I used the method of Lagrange's multpliers to find the maximum of $f(x,y,z)=\ln x+\ln y+3\ln z$ on the portion of the sphere $g(x,y,z)=x^2+y^2+z^2=5r^2 \ ; r>0$ where $x>0, y>0, z>0$ .
I found that the point $(r,r,\sqrt 3r)$ satisfies in the system $\nabla f(x,y,z)=\lambda\nabla g(x,y,z),\ g(x,y,z)=5r^2$ for some $\lambda\in\mathbb{R}$ uniquely, (Of course $\lambda=\frac{1}{2r^2}$).
Consequently, $f(r,r,\sqrt 3r)=\ln(3\sqrt3r^5)$ is only value of the solution of system.
My question is that why $\ln(3\sqrt3r^5)$ is maximum $f$ on $g=5r^2$ on the first octant.
How do I prove it algebraically?
First thing first: you can simplify that $r$ out of the problem since it is homogeneous (but I would keep the $5$ since it does simplify the problem). Second thing: $f(x) = \ln x + \ln y + 3 \ln z = \ln (xyz^3)$, and $\ln$ is monotonic, so you should discard it.

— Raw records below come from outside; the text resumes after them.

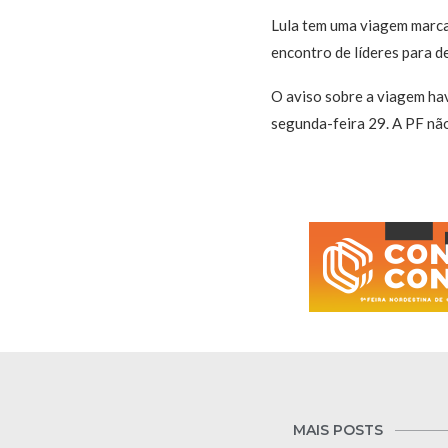
Lula tem uma viagem marcad
encontro de líderes para d
O aviso sobre a viagem hav
segunda-feira 29. A PF nã
MAIS POSTS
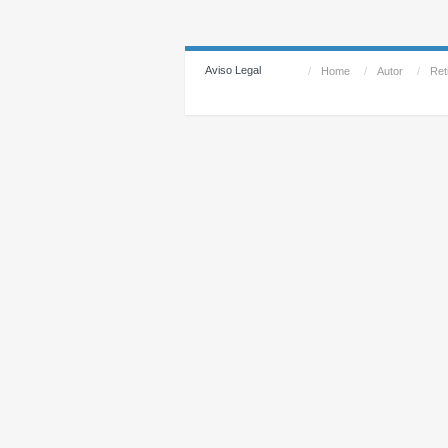
Aviso Legal
/
Home
/
Autor
/
Reti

As Winther said, this is the only stationary point. Your octant is border-less and therefore non-compact: therefore, functions on it do not necessarily have a maximum, and may even be unbounded. But if you can prove that $xyz^3$ has a maximum on the "octisphere", then this maximum is a critical point, of which there is only one, $(1,1,\sqrt{3})$.
You can do this by cutting the octisphere. For fixed $z$, it is easy to see that, for $x^2 + y^2 = 5-z^2$, $xy$ is maximal for $x = y = \sqrt{(5-z^2)/2}$, the maximal value then being $xy = (5-z^2)/2$. Now it is a simple exercise to check that $z^3 (5-z^2)/2$ does have a maximum on $]0,1]$, and even to find it.